Exercise brief
Reproduce every line of the items below word for word, leaving out the pictures.

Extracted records
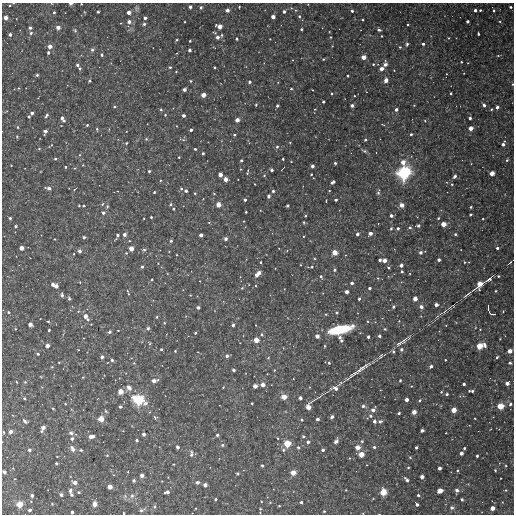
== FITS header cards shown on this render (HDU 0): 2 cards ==
NAXIS1  =                  512
NAXIS2  =                  512

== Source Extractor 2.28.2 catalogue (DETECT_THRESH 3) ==
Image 512 x 512 px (HDU 0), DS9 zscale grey, 1 PNG px = 1 image px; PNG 516 x 516 px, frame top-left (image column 1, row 512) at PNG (2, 3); no overlay
Background 2760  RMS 170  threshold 502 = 3 sigma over >= 5 px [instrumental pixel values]
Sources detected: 453; all 453 listed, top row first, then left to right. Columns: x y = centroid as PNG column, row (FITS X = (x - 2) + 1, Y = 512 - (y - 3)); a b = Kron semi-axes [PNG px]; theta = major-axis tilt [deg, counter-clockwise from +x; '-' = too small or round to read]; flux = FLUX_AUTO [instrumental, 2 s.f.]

Full solution
== FITS header cards shown on this render (HDU 0): 2 cards ==
NAXIS1  =                  512
NAXIS2  =                  512

== Source Extractor 2.28.2 catalogue (DETECT_THRESH 3) ==
Image 512 x 512 px (HDU 0), DS9 zscale grey, 1 PNG px = 1 image px; PNG 516 x 516 px, frame top-left (image column 1, row 512) at PNG (2, 3); no overlay
Background 2760  RMS 170  threshold 502 = 3 sigma over >= 5 px [instrumental pixel values]
Sources detected: 453; all 453 listed, top row first, then left to right. Columns: x y = centroid as PNG column, row (FITS X = (x - 2) + 1, Y = 512 - (y - 3)); a b = Kron semi-axes [PNG px]; theta = major-axis tilt [deg, counter-clockwise from +x; '-' = too small or round to read]; flux = FLUX_AUTO [instrumental, 2 s.f.]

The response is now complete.